​Look in the mirror. You are the one to blame for the problems!

In most every turnaround engagement of a business, where I have been hired to solve the problems to make the company profitable again, the largest problem is a weak executive or executives on the management team. At the beginning of each engagement, my first task is always to interview each member of the management team to determine if he or she is qualified to do their respective job. When I was finished with the interviews, it usually is obvious which manager(s) are in over their head in their position, or do not have the skills or ability to do their job successfully.

Once I determine who the weakest manager on the team is, I start working in their functional area looking for the “low hanging fruit” to immediately grow sales, reduce expenses, and improve cash flow, etc.

I was hired by the owner of a $30 million-dollar engineering company to turn the company around. His complaint was the larger the company grew, the more money it lost. This is a very common statement by owners that hire me.

I started the engagement by interviewing the management team and determined that the CFO was the weakest manager on the team. Even when I was interviewing the CFO, he hinted that the job had grown too big for him. He had started working for the company when the sales were $3 million at one location. Now the company was ten times larger in sales and had eight offices.

I reviewed the financial statements and found many errors. There were no operating budgets as part of the income statements. The income statements showed a substantial increase in the payroll tax expense which was caused by penalties due to late payments to the IRS for several months. The monthly financial package had been issued late each of the last eight months as well as being inaccurate. The bank statements had not been reconciled for the past six months.
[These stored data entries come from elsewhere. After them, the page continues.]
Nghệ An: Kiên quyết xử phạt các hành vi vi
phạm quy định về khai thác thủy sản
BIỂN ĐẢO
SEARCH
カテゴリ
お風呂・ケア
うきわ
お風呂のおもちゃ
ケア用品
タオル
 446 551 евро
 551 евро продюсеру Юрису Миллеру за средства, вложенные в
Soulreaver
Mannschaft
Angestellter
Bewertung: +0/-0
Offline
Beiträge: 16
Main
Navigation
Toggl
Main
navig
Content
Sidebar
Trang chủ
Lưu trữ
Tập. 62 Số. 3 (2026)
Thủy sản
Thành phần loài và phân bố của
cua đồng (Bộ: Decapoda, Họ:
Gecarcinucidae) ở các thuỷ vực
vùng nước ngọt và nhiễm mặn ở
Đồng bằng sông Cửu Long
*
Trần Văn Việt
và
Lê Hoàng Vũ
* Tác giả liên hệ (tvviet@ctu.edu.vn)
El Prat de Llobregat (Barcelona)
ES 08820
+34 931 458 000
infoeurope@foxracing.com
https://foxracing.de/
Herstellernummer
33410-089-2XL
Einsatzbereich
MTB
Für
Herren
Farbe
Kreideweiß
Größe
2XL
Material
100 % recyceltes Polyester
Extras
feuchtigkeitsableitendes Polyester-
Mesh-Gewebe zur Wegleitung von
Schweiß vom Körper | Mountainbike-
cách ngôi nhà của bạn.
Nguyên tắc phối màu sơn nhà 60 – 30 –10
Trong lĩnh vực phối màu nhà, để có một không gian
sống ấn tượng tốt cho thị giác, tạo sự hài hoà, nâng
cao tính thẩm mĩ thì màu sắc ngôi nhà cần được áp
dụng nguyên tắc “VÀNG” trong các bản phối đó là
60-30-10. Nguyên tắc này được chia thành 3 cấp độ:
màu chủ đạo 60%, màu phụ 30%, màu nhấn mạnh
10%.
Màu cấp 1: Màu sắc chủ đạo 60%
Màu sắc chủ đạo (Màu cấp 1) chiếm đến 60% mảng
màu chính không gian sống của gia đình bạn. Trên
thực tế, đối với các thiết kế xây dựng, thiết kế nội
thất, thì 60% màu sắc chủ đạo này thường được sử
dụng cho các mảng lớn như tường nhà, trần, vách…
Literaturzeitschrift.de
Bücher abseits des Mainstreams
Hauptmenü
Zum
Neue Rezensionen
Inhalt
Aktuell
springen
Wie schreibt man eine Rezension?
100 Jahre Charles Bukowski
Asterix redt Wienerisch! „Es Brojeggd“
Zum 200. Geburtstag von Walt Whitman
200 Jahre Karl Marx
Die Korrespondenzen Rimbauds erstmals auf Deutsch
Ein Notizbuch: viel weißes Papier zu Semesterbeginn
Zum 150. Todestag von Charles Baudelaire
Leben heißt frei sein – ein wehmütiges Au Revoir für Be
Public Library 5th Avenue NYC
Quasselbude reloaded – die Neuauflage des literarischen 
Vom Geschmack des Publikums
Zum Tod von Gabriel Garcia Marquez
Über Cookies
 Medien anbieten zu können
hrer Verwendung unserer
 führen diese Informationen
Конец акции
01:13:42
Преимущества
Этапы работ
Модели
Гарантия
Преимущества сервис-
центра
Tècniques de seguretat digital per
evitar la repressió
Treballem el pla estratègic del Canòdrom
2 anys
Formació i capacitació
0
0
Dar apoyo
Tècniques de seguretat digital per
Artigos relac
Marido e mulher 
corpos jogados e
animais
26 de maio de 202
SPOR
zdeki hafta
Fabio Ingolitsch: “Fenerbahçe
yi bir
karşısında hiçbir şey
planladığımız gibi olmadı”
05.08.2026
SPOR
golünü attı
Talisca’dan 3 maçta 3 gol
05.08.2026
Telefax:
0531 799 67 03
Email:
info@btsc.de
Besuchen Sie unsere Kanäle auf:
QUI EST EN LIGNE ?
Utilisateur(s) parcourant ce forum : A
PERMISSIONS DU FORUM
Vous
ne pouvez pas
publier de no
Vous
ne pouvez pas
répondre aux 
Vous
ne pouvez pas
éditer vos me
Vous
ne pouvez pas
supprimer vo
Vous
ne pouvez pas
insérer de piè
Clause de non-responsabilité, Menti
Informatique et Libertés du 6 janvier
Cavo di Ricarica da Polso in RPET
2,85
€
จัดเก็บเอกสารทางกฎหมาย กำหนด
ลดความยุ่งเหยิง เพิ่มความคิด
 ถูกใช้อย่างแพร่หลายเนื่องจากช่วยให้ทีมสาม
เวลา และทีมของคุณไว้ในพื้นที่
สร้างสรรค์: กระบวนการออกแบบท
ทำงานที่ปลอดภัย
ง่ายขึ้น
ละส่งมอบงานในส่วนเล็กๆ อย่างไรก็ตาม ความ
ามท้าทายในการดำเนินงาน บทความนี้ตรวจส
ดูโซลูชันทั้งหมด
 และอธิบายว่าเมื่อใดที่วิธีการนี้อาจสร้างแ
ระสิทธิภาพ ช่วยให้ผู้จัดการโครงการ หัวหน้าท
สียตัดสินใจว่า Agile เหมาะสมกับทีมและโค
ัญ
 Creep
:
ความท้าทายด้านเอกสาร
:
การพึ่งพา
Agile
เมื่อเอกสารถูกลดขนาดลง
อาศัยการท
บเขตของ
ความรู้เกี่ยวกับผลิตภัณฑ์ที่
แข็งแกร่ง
The auto insurance expense was materially higher in the current year than in the prior two years. When I reviewed the problem, I found that the CFO had overpaid the premiums by $90,000. The problem occurred because when the company traded in a company van, due to high mileage, and acquired a new van. The insurance company added the new van to the policy but had not removed the old trade-in van. This problem had continued during the prior three years. I was able to recover the total premium over-payment once I documented the issue to the insurance carrier.

After the first three days on the job, it was clear to me that the CFO was over his head and one of the main reasons the company was not profitable. I met with the owner to discuss my findings for the first week ($120,000 in savings) and told him my plan to replace the CFO immediately with a more qualified financial manager for the company. The owner’s comment was that he knew that the CFO was his weakest manager, he just did not know how big of a problem the CFO was to the company! I told the owner that the CFO was clearly a problem affecting the company’s profitability, but not the biggest problem. The biggest problem is his boss for keeping a weak manager on his management team. I was referring to him, the guy the owner sees every morning when he looks in the mirror.

If you own a business or manage a department, you should evaluate the quality of your team at least twice a year. If you have a weak manager or team member, you owe it to the rest of your employees to replace him or her with a qualified employee who can perform all the responsibilities of the position. 

Most companies have four functional areas; sales, operations, management information systems (“MIS”), and finance. The owner should view those four functions as legs on a chair. If one of the four legs of the chair is weak, the whole chair falls. If one of the four managers on the management team is weak, the whole company will eventually fail!